Wednesday, April 06, 2011

 

Desktop Dungeons

The pitch for Desktop Dungeons is immediately enticing: all the fun of a dungeon crawling RPG with none of the timesink. And while I have yet to finish a dungeon in the promised ten minutes (what can I say, I play cautiously), I still really love this experience.

On its face, it looks like a really, really simple game. Everything you need to have a ten-level dungeon crawling experience has been crammed onto a single screen -- monsters, treasures, shops, altars, potions, spellbooks -- in a maze that reveals itself as you explore it. Click somewhere to move there. Click an item to grab it. Click something in your inventory to use it. Click a monster to attack it.

Nothing in the game moves except for the player character, and you can jump instantly to any point in the dungeon just by clicking there. This gives the game a really unique feel that's difficult to put into words. In a normal RPG, a lot of time is spent traveling. You wander through the maze, you spend time going back and forth to town, you have to deal with monsters you meet along the way, and so on. There's none of that in Desktop Dungeons. There's still an exploration element to it -- you only have access to the things you've revealed by walking through the maze -- but the screen is more like a menu, and anything you might want to do is always available. If you run into a monster you don't want to fight, you can ignore it until you're ready. If you're ready to fight a monster, it's right there on the screen. If you're ready to fight a higher-level monster, it's also right there on the screen; you don't have to find a staircase to take you to another level or whatever. If you want to go to a shop and buy something, that's also right there on the screen, and so on. You can see how an entire game could be played front to back in ten minutes if you were being really efficient about everything.

The website touts it as a hybrid between a roguelike and a puzzle game, and the more you play it, the more you start to see the puzzle aspect. It's largely a numbers game, and nothing is hidden from the player. You can mouse over anything on the screen and get all of the information you need about it -- how many hit points it has, how much damage it can do, what level it is, what special abilities it has, and even what will happen if you attack it. I don't die much when I'm playing Desktop Dungeons because the game will come right out and tell you, before you click on a monster, "You'll die if you do this." A lot of roguelikes and RPGs try to hide information from the player so that every action is sort of a gamble. In this game, you know everything you need to know to make your decision; the challenge is only to make the correct decision.

What sorts of decisions will you be making? Mostly it has to do with the order in which you do things. There's a significant experience point bonus for defeating monsters that are a higher level than you, but that comes with a much greater difficulty in defeating them. If you want to maximize your experience gain in order to face the dungeon boss, you'll have to be clever about fighting the most powerful monsters you can without getting overwhelmed in the process. The other thing to take into consideration is that you regain hit points and mana by revealing unexplored sections of the dungeon. This is, in fact, your most reliable source of recovery. When you run out of ground to discover, you have to fall back on more limited means of recovery, like potions. So the question becomes, will you press further and squander your limited recovery resources in the hopes of finding new monsters to slay and items to help you, or will you make do with what you've already found first?
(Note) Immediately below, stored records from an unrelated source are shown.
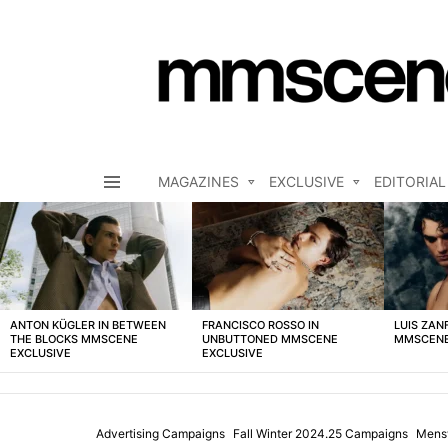
MAGAZINES
EXCLUSIVE
EDITORIAL
Menu
LATEST
STORIES
ANTON KÜGLER IN BETWEEN
FRANCISCO ROSSO IN
LUIS ZAN
THE BLOCKS MMSCENE
UNBUTTONED MMSCENE
MMSCENE
EXCLUSIVE
EXCLUSIVE
Advertising Campaigns
Fall Winter 2024.25 Campaigns
Mens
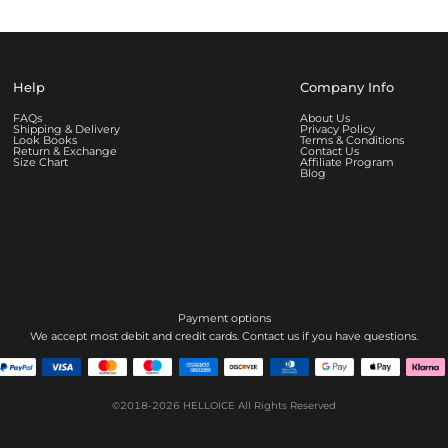
Help
Company Info
FAQs
About Us
Shipping & Delivery
Privacy Policy
Look Books
Terms & Conditions
Return & Exchange
Contact Us
Size Chart
Affiliate Program
Blog
Payment options
We accept most debit and credit cards. Contact us if you have questions.
©2018-2026
HELLOICE
All Rights Reserved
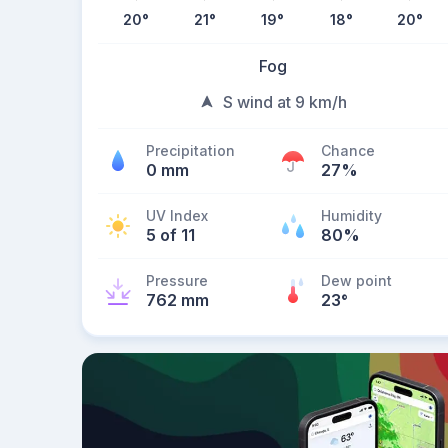
20
°
21
°
19
°
18
°
20
°
Fog
S wind at 9 km/h
Precipitation
Chance
0 mm
27%
UV Index
Humidity
5 of 11
80%
Pressure
Dew point
762 mm
23
°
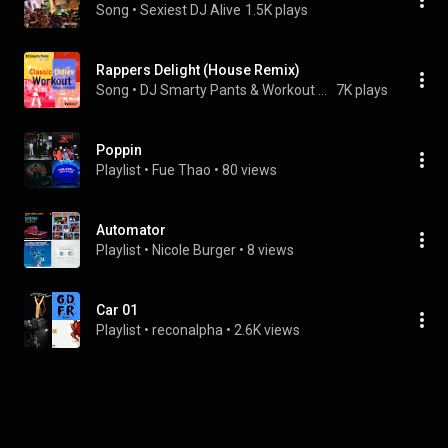
Song
 • 
Sexiest DJ Alive
1.5K plays
Rappers Delight (House Remix)
Song
 • 
DJ Smarty Pants & Workout Music Crew
7K plays
Poppin
Playlist
 • 
Fue Thao
 • 
80 views
Automator
Playlist
 • 
Nicole Burger
 • 
8 views
Car 01
Playlist
 • 
reconalpha
 • 
2.6K views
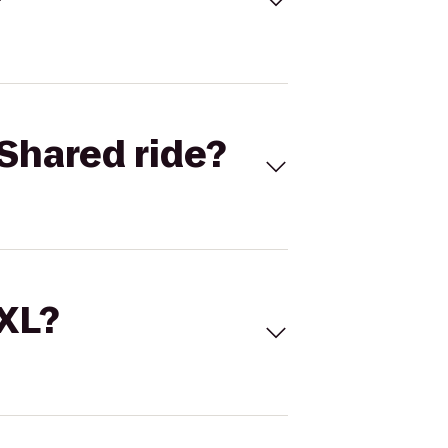
Shared ride?
 XL?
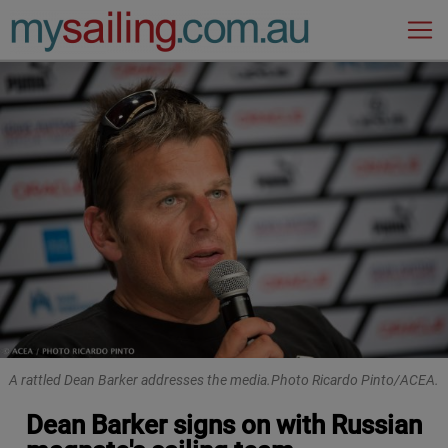
Main Navigation
A rattled Dean Barker addresses the media.Photo Ricardo Pinto/ACEA.
Dean Barker signs on with Russian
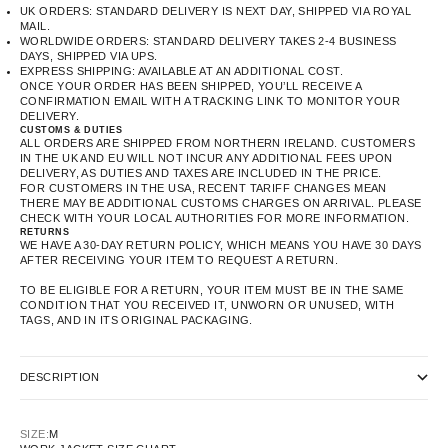
UK ORDERS: STANDARD DELIVERY IS NEXT DAY, SHIPPED VIA ROYAL
MAIL.
WORLDWIDE ORDERS: STANDARD DELIVERY TAKES 2-4 BUSINESS
DAYS, SHIPPED VIA UPS.
EXPRESS SHIPPING: AVAILABLE AT AN ADDITIONAL COST.
ONCE YOUR ORDER HAS BEEN SHIPPED, YOU’LL RECEIVE A
CONFIRMATION EMAIL WITH A TRACKING LINK TO MONITOR YOUR
DELIVERY.
CUSTOMS & DUTIES
ALL ORDERS ARE SHIPPED FROM NORTHERN IRELAND. CUSTOMERS
IN THE UK AND EU WILL NOT INCUR ANY ADDITIONAL FEES UPON
DELIVERY, AS DUTIES AND TAXES ARE INCLUDED IN THE PRICE.
FOR CUSTOMERS IN THE USA, RECENT TARIFF CHANGES MEAN
THERE MAY BE ADDITIONAL CUSTOMS CHARGES ON ARRIVAL. PLEASE
CHECK WITH YOUR LOCAL AUTHORITIES FOR MORE INFORMATION.
RETURNS
WE HAVE A 30-DAY RETURN POLICY, WHICH MEANS YOU HAVE 30 DAYS
AFTER RECEIVING YOUR ITEM TO REQUEST A RETURN.
TO BE ELIGIBLE FOR A RETURN, YOUR ITEM MUST BE IN THE SAME
CONDITION THAT YOU RECEIVED IT, UNWORN OR UNUSED, WITH
TAGS, AND IN ITS ORIGINAL PACKAGING.
DESCRIPTION
SIZE:
M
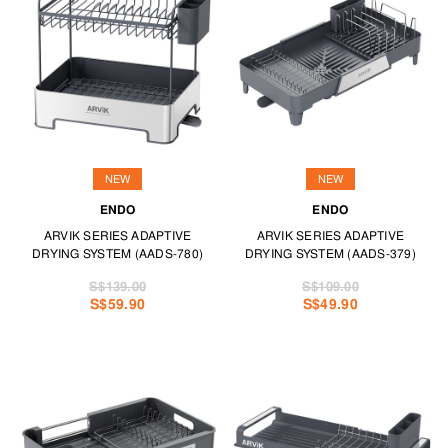
making savoury delights with our casseroles and baking dishes or pie
dishes and tart pans.
Specialty meals happen with pizza stones and tools while ramekins and
mini cocottes ensure your bakes stay warm from oven to table.
Because life is what you bake of it, your best bakeware for those
creations are at TANGS HOME.
NEW
NEW
ENDO
ENDO
ARVIK SERIES ADAPTIVE
ARVIK SERIES ADAPTIVE
DRYING SYSTEM (AADS-780)
DRYING SYSTEM (AADS-379)
S$139.00
S$109.00
S$59.90
S$49.90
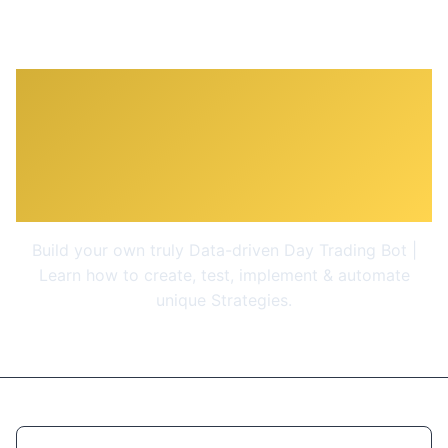
Algorithmic Trading A-Z
with Python, Machine
Learning & AWS
Build your own truly Data-driven Day Trading Bot |
Learn how to create, test, implement & automate
unique Strategies.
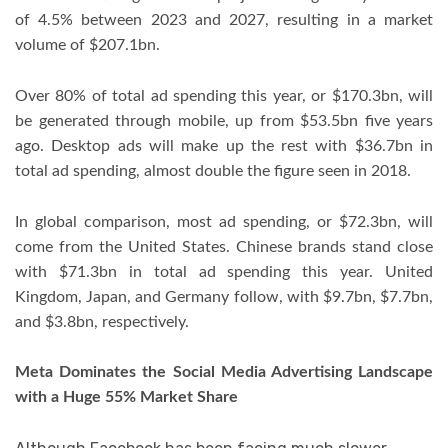
of 4.5% between 2023 and 2027, resulting in a market
volume of $207.1bn.
Over 80% of total ad spending this year, or $170.3bn, will
be generated through mobile, up from $53.5bn five years
ago. Desktop ads will make up the rest with $36.7bn in
total ad spending, almost double the figure seen in 2018.
In global comparison, most ad spending, or $72.3bn, will
come from the United States. Chinese brands stand close
with $71.3bn in total ad spending this year. United
Kingdom, Japan, and Germany follow, with $9.7bn, $7.7bn,
and $3.8bn, respectively.
Meta Dominates the Social Media Advertising Landscape
with a Huge 55% Market Share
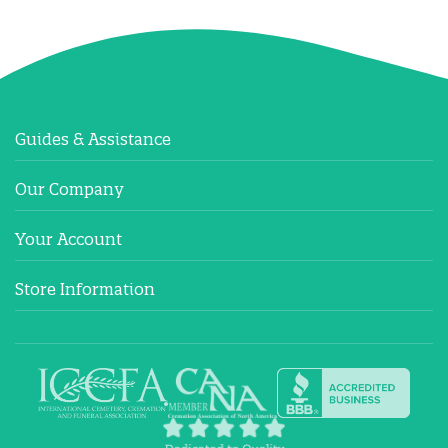
Guides & Assistance
Our Company
Your Account
Store Information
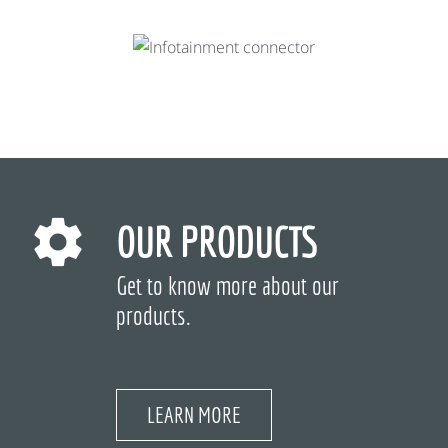
OUR PRODUCTS
Get to know more about our
products.
LEARN MORE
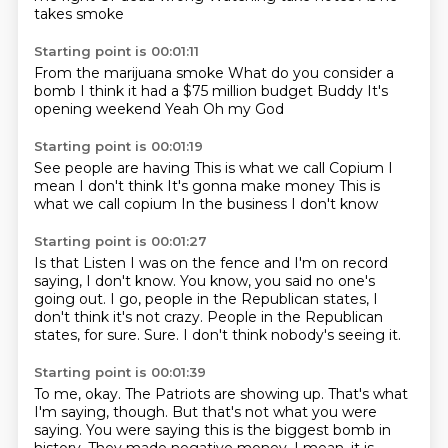
takes smoke
Starting point is 00:01:11
From the marijuana smoke
What do you consider a
bomb
I think it had a $75 million
budget
Buddy
It's
opening weekend
Yeah
Oh my God
Starting point is 00:01:19
See people are having
This is what we call
Copium
I
mean I don't think
It's gonna make money
This is
what we call copium
In the business
I don't know
Starting point is 00:01:27
Is that
Listen I was on the fence
and I'm on record
saying, I don't know.
You know, you said no one's
going out.
I go, people in the Republican states, I
don't think it's not crazy.
People in the Republican
states, for sure.
Sure.
I don't think nobody's seeing it.
Starting point is 00:01:39
To me, okay.
The Patriots are showing up.
That's what
I'm saying, though.
But that's not what you were
saying.
You were saying this is the biggest bomb in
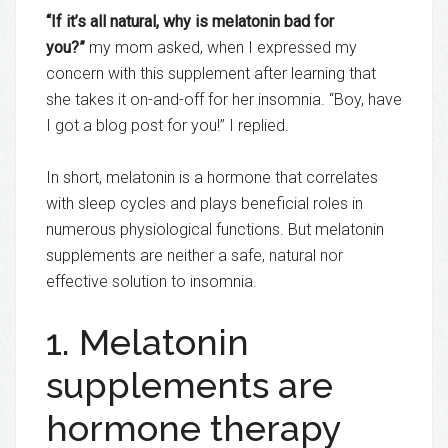
“If it’s all natural, why is melatonin bad for
you?”
my mom asked, when I expressed my
concern with this supplement after learning that
she takes it on-and-off for her insomnia. “Boy, have
I got a blog post for you!” I replied.
In short, melatonin is a hormone that correlates
with sleep cycles and plays beneficial roles in
numerous physiological functions. But melatonin
supplements are neither a safe, natural nor
effective solution to insomnia.
1. Melatonin
supplements are
hormone therapy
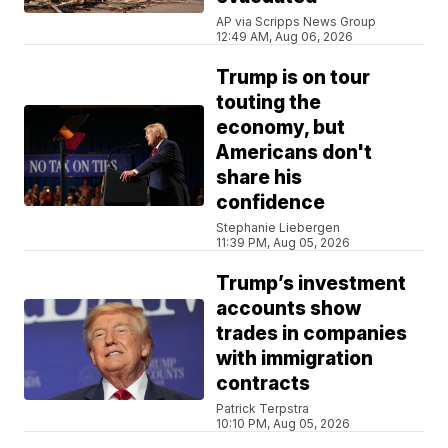
AP via Scripps News Group
12:49 AM, Aug 06, 2026
Trump is on tour
touting the
economy, but
Americans don't
share his
confidence
Stephanie Liebergen
11:39 PM, Aug 05, 2026
Trump’s investment
accounts show
trades in companies
with immigration
contracts
Patrick Terpstra
10:10 PM, Aug 05, 2026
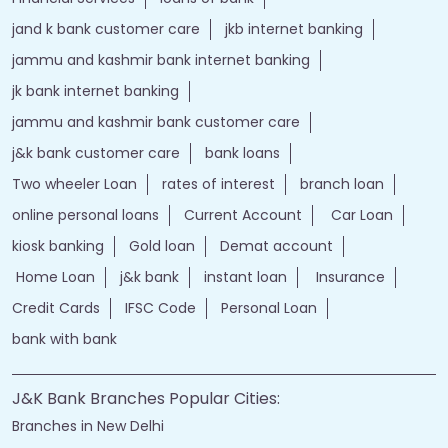
jand k bank customer care
jkb internet banking
jammu and kashmir bank internet banking
jk bank internet banking
jammu and kashmir bank customer care
j&k bank customer care
bank loans
Two wheeler Loan
rates of interest
branch loan
online personal loans
Current Account
Car Loan
kiosk banking
Gold loan
Demat account
Home Loan
j&k bank
instant loan
Insurance
Credit Cards
IFSC Code
Personal Loan
bank with bank
J&K Bank Branches Popular Cities:
Branches in New Delhi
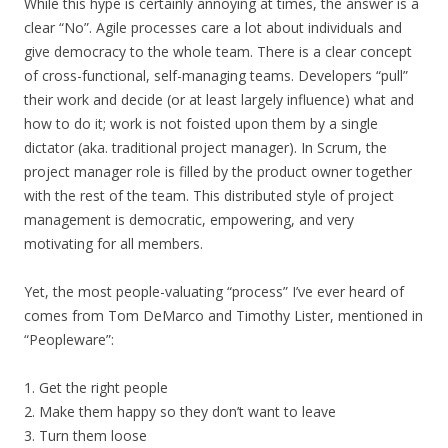
While this hype is certainly annoying at times, the answer is a
clear “No”. Agile processes care a lot about individuals and
give democracy to the whole team. There is a clear concept
of cross-functional, self-managing teams. Developers “pull”
their work and decide (or at least largely influence) what and
how to do it; work is not foisted upon them by a single
dictator (aka. traditional project manager). In Scrum, the
project manager role is filled by the product owner together
with the rest of the team. This distributed style of project
management is democratic, empowering, and very
motivating for all members.
Yet, the most people-valuating “process” I’ve ever heard of
comes from Tom DeMarco and Timothy Lister, mentioned in
“Peopleware”:
1. Get the right people
2. Make them happy so they don’t want to leave
3. Turn them loose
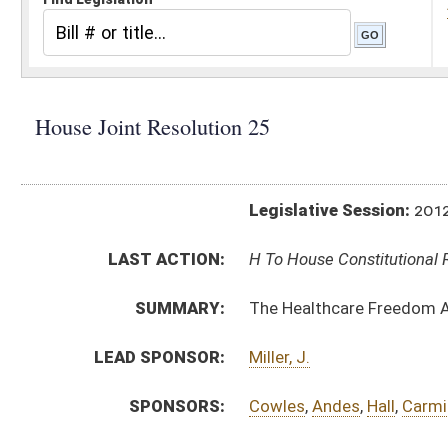
Legislative Session:
2012(RS)
LAST ACTION:
H To House Constitutional Revision 01/11/12
SUMMARY:
The Healthcare Freedom Amendment
LEAD SPONSOR:
Miller, J.
SPONSORS:
Cowles
,
Andes
,
Hall
,
Carmichael
,
Duke
,
Armstead
RESOLUTION TEXT:
Introduced Version -
html
Bill Definitions
ACTIONS:
CHAMBER
DESCRIPTION
H
To House Constitutional Revision
H
Introduced in House
H
To Constitutional Revision then Judiciary
H
Filed for introduction
Bill Status
Bill Tracking
Legacy WV Code
Bulletin Board
District Maps
Senate R
|
|
|
|
|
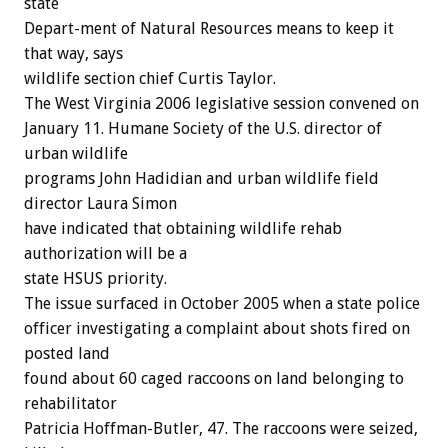
state
Depart-ment of Natural Resources means to keep it
that way, says
wildlife section chief Curtis Taylor.
The West Virginia 2006 legislative session convened on
January 11. Humane Society of the U.S. director of
urban wildlife
programs John Hadidian and urban wildlife field
director Laura Simon
have indicated that obtaining wildlife rehab
authorization will be a
state HSUS priority.
The issue surfaced in October 2005 when a state police
officer investigating a complaint about shots fired on
posted land
found about 60 caged raccoons on land belonging to
rehabilitator
Patricia Hoffman-Butler, 47. The raccoons were seized,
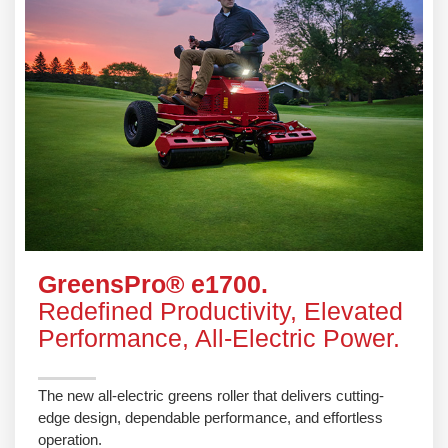
GreensPro® e1700.
Redefined Productivity, Elevated
Performance, All-Electric Power.
The new all-electric greens roller that delivers cutting-
edge design, dependable performance, and effortless
operation.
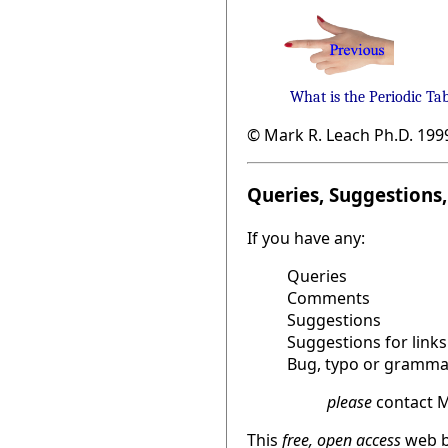
What is the Periodic Ta
© Mark R. Leach Ph.D. 199
Queries, Suggestions, 
If you have any:
Queries
Comments
Suggestions
Suggestions for links
Bug, typo or grammat
please
contact M
This
free, open access
web b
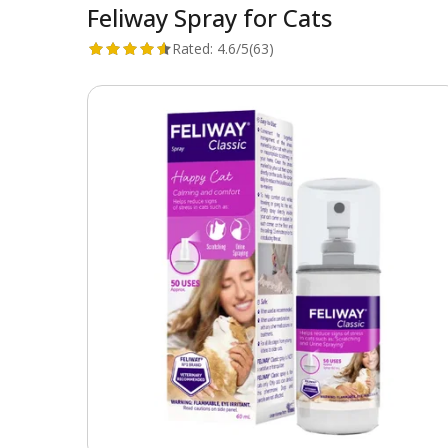
Feliway Spray for Cats
Rated:
4.6/5
(63)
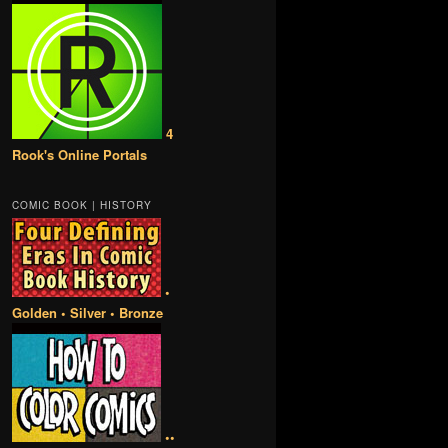
4
Rook's Online Portals
COMIC BOOK | HISTORY
•
Golden • Silver • Bronze
••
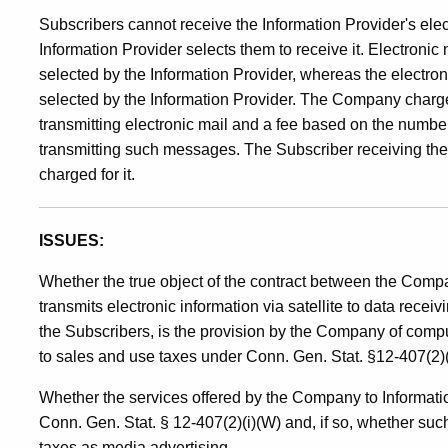
Advertising
Subscribers cannot receive the Information Provider's ele
Information Provider selects them to receive it. Electronic
Services
selected by the Information Provider, whereas the electro
selected by the Information Provider. The Company charges
transmitting electronic mail and a fee based on the numbe
transmitting such messages. The Subscriber receiving the 
charged for it.
ISSUES:
Whether the true object of the contract between the Com
transmits electronic information via satellite to data rece
the Subscribers, is the provision by the Company of compu
to sales and use taxes under Conn. Gen. Stat. §12-407(2)(
Whether the services offered by the Company to Informatio
Conn. Gen. Stat. § 12-407(2)(i)(W) and, if so, whether su
taxes as media advertising.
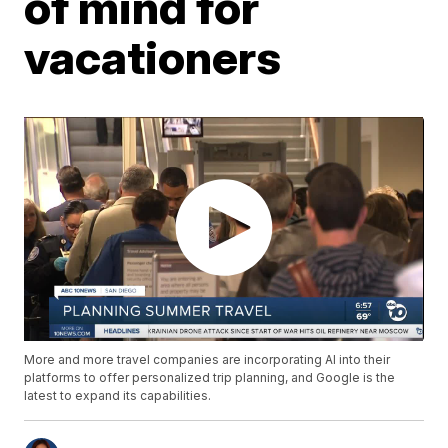
of mind for
vacationers
More and more travel companies are incorporating AI into their
platforms to offer personalized trip planning, and Google is the
latest to expand its capabilities.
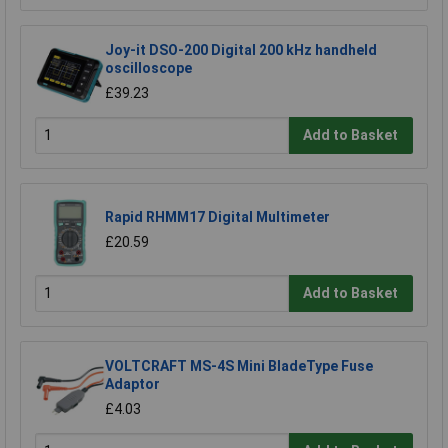
Joy-it DSO-200 Digital 200 kHz handheld
oscilloscope
£39.23
Add to Basket
Rapid RHMM17 Digital Multimeter
£20.59
Add to Basket
VOLTCRAFT MS-4S Mini BladeType Fuse
Adaptor
£4.03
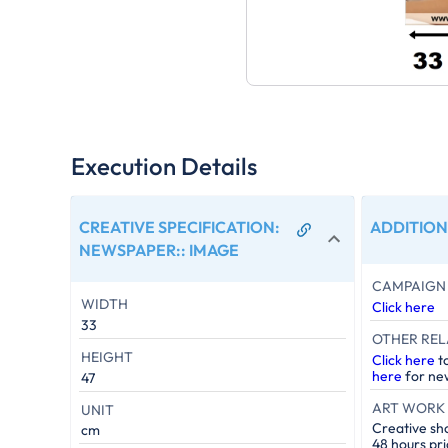
Execution Details
CREATIVE SPECIFICATION:
ADDITION
NEWSPAPER:
:
IMAGE
CAMPAIGN 
WIDTH
Click here
33
OTHER REL
HEIGHT
Click here
t
here
for new
47
ART WORK 
UNIT
Creative sh
cm
48 hours pri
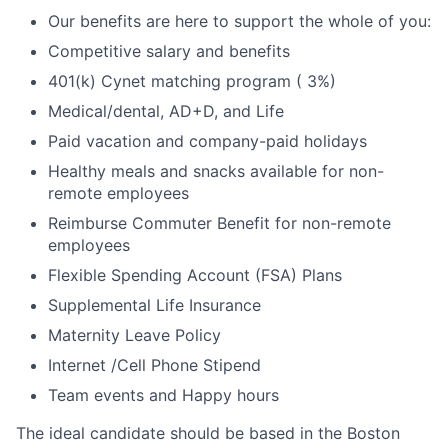
Our benefits are here to support the whole of you:
Competitive salary and benefits
401(k) Cynet matching program ( 3%)
Medical/dental, AD+D, and Life
Paid vacation and company-paid holidays
Healthy meals and snacks available for non-
remote employees
Reimburse Commuter Benefit for non-remote
employees
Flexible Spending Account (FSA) Plans
Supplemental Life Insurance
Maternity Leave Policy
Internet /Cell Phone Stipend
Team events and Happy hours
The ideal candidate should be based in the Boston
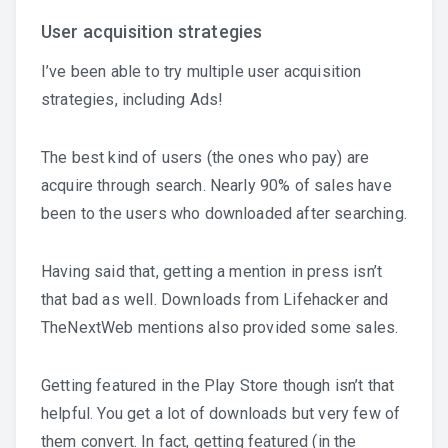
User acquisition strategies
I’ve been able to try multiple user acquisition
strategies, including Ads!
The best kind of users (the ones who pay) are
acquire through search. Nearly 90% of sales have
been to the users who downloaded after searching.
Having said that, getting a mention in press isn’t
that bad as well. Downloads from Lifehacker and
TheNextWeb mentions also provided some sales.
Getting featured in the Play Store though isn’t that
helpful. You get a lot of downloads but very few of
them convert. In fact, getting featured (in the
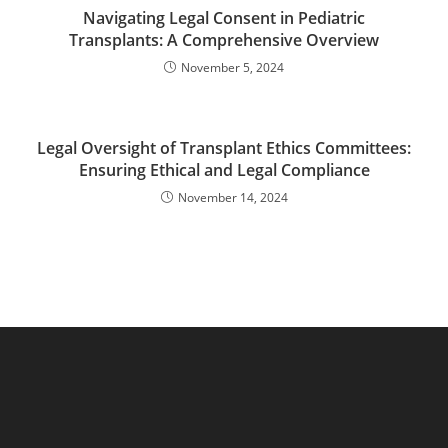
Navigating Legal Consent in Pediatric
Transplants: A Comprehensive Overview
November 5, 2024
Legal Oversight of Transplant Ethics Committees:
Ensuring Ethical and Legal Compliance
November 14, 2024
And that's just the basics of the game. On top of that, there are all sorts of little details that bend the rules this way and that. Your character class and race give you different attributes that have a major impact on the way you play. There are altars to various deities that you can choose to worship -- doing so will grant you boons, but only if you behave according to that deity's rules. Different monsters have special abilities -- magical or physical resistance, powers that affect your regeneration ability, first strike ability, petrification, and so on. It's just like a proper roguelike -- all sorts of tricks and strategies and surprises are waiting to be discovered. This is why I don't finish a dungeon in ten minutes; I like to take my time and assess all of my options before jumping in.

And the game grows as you play it. The first time you play, you have five races, four character classes, and one game mode available to play. Every time you beat a boss, a new wrinkle is added to the game -- new items are added to the shops, or a new character class opens up, or new monsters with different special abilities start showing up, or special challenge dungeons open up. It's like having a board game with all sorts of different expansion sets -- it's simple the first time you play it, but the more you come back to it, the more there is to discover.

It's really really excellent. And it's free. And you can play it on a Windows machine or on a Mac. Download the game, then flip through the wiki for a taste of some of the strategies the game has to offer. If you're fond of board games or RPGs that rely more on strategy than grinding, it's a good bet that you'll enjoy this.